Thursday, September 16, 2010

Geography and the spatially dyslexic

 There's really no such thing, sadly enough. Apparently the inability to retain the whereabouts of countries does not have a special term attached to it. At least not yet. But you just wait. In a few years there will be a support group for it and thousands of people will come out of the closet and say, "I HAVE NO IDEA WHERE BULGARIA IS" and famous actors will go on talk shows and cry and confess to how they were ridiculed as children because they couldn't point to India when their geography teacher called on them. And specialists will write books about how they diagnosed the condition before anyone else did. And there will be special equipment and software and self-help guides created all with the goal of saving  middle aged women from throwing their Geography books off a cliff and joining convents in places so remote that they don't have to know where anything else is.

But until then,  I must, in the boys' words "IAO" (Improvise, Adapt, and Overcome) the old fashioned way. 

So I've printed off  a half a dozen maps, both labeled and not, and am slowly, painfully, learning how to locate Slovakia and Croatia and Morocco. Sort of. I get the first two confused pretty regularly. 

I've been using this site http://www.sheppardsoftware.com/European_Geography.htm with some success. Today when the professor pointed at countries in Western Europe I was immediately oriented as to where they were and who their neighbors were. The evil woman also wants us to learn where  most of the rivers are as well. Fortunately this site has a section for that too. 

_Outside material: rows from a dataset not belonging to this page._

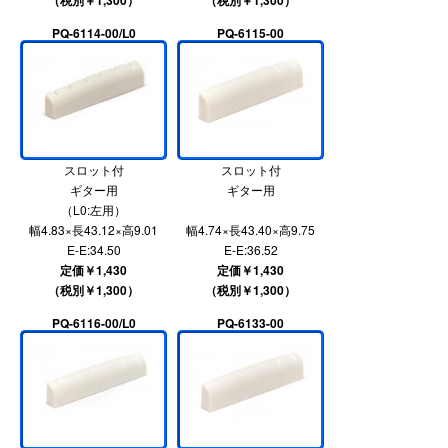
PQ-6114-00/L0
PQ-6115-00
スロット付
スロット付
ギター用
ギター用
（L0:左用）
幅4.83×長43.12×高9.01
幅4.74×長43.40×高9.75
E-E:34.50
E-E:36.52
定価￥1,430
定価￥1,430
（税別￥1,300）
（税別￥1,300）
PQ-6116-00/L0
PQ-6133-00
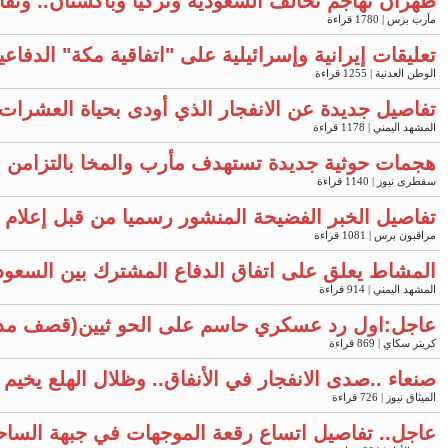
طهران تهاجم تحالف السعودية وتركيا وباكستان.. وتقار
مأرب برس
| 1780 قراءة
تعليقات إيرانية وإسرائيلية على "اتفاقية مكة" الدفاع
الوطن العدنية
| 1255 قراءة
تفاصيل جديدة عن الانفجار الذي أودى بحياة العشرات 
المشهد اليمني
| 1178 قراءة
هجمات حوثية جديدة تستهدف مأرب والمخا بالتزامن 
سقطرى نيوز
| 1140 قراءة
تفاصيل الخبر الفضيحة المنشور رسميا من قبل إعلام وزا
مراقبون برس
| 1081 قراءة
المشاط يعلق على اتفاق الدفاع المشترك بين السعودي
المشهد اليمني
| 914 قراءة
عاجل:اول رد عسكري حاسم على الحو ثيين(قصف مد
كريتر سكاي
| 869 قراءة
صنعاء ..صدى الانفجار في الأنفاق.. وظلال الهلع يخي
الميثاق نيوز
| 726 قراءة
عاجل.. تفاصيل اتساع رقعة الموجهات في جبهة الساح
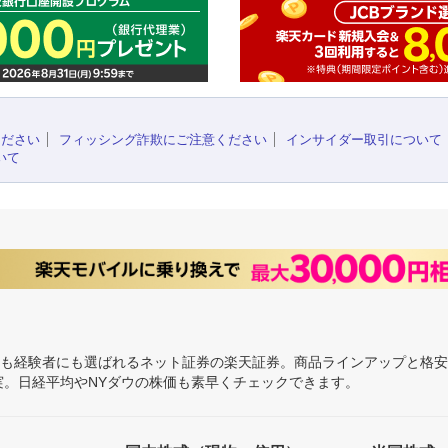
ください
フィッシング詐欺にご注意ください
インサイダー取引について
いて
にも経験者にも選ばれるネット証券の楽天証券。商品ラインアップと格
充実。日経平均やNYダウの株価も素早くチェックできます。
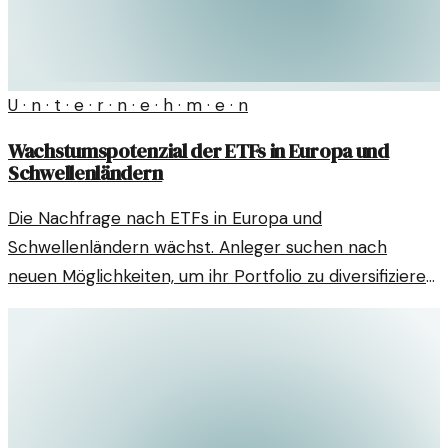
U · n · t · e · r · n · e · h · m · e · n
Wachstumspotenzial der ETFs in Europa und
Schwellenländern
Die Nachfrage nach ETFs in Europa und
Schwellenländern wächst. Anleger suchen nach
neuen Möglichkeiten, um ihr Portfolio zu diversifizieren
und von globalen Trends zu profitieren.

She is a good teacher, doing her best to bring the subject to life. It is not her fault that I suffer from map blindness or European-dislocatus. Or middle-age-mental-absentius.



6 comments:

Scotty said...

You're not on your own, Mary, which is why I usually avoid geography questions in Trivial Pursuit.

:-)

Ro said...

Map?
What is thing of which you speak...?

Anonymous said...

isn't this why the GPS was created...just for us, right? no??
eileen

jeanie said...

Eastern European geography confounds even eastern europeans. Good luck with it. Just remember, if there is a river, there was a war, and most countries are beside a country that if you combine the names of the two countries was once another country.

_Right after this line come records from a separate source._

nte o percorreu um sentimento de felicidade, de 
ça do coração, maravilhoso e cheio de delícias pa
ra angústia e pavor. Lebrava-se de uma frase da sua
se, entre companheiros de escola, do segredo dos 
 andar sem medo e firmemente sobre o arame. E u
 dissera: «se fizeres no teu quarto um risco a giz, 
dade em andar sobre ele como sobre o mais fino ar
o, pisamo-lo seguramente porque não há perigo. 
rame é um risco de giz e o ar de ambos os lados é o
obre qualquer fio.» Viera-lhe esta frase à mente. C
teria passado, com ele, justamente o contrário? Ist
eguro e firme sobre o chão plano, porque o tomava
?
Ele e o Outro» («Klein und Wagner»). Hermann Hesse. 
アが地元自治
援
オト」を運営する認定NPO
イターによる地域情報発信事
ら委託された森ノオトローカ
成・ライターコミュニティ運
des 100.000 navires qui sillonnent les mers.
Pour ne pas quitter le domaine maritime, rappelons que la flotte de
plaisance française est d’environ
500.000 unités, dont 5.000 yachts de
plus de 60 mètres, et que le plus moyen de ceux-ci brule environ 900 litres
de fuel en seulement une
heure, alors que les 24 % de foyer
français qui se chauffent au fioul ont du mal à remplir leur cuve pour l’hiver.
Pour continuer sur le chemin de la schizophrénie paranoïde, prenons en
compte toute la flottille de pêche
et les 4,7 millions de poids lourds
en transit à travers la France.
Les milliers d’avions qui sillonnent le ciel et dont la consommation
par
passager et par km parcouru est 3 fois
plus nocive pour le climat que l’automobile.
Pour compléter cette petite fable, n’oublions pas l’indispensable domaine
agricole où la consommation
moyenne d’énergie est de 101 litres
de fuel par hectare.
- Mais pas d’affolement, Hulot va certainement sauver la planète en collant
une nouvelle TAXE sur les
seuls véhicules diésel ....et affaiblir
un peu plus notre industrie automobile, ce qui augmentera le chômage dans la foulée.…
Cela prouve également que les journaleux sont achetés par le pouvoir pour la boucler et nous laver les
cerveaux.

My word verification is "chedr" - and actually, you could probably do geography based on cheese in Western Europe.

Debby said...

Yeah. There's a reason that maps have names written on the countries and on the rivers and...well...why do we need to memorize them if they're already written down someplace? My take on it anyway.

Mary O. Paddock said...

Scotty--You too? I've told Gary that's why I married him, so I can ask him where stuff is.

Ro--Absolutely.

Eileen--Exactly.

Jeanie--In a weird (but sad) way, as I'm beginning to piece together who doesn't like who, the geography is beginning to make more sense.

Debbie--My husband said, "You've taught four kids geography, how could you not know it?" I blinked at him. "Because the maps were ALL LABELED!"